WHAT THE TASK REQUIRES: Print every line of each entry below without changing a single character.

+++

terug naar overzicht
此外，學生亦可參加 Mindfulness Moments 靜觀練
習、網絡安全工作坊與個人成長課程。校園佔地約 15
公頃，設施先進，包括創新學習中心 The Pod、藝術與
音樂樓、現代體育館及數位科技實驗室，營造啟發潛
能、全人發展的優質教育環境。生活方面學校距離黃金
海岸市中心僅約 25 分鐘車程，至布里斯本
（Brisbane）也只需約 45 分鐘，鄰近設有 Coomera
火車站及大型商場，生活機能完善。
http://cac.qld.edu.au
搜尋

+++

EXPECTED ANSWER:
terug naar overzicht
此外，學生亦可參加 Mindfulness Moments 靜觀練
習、網絡安全工作坊與個人成長課程。校園佔地約 15
公頃，設施先進，包括創新學習中心 The Pod、藝術與
音樂樓、現代體育館及數位科技實驗室，營造啟發潛
能、全人發展的優質教育環境。生活方面學校距離黃金
海岸市中心僅約 25 分鐘車程，至布里斯本
（Brisbane）也只需約 45 分鐘，鄰近設有 Coomera
火車站及大型商場，生活機能完善。
http://cac.qld.edu.au
搜尋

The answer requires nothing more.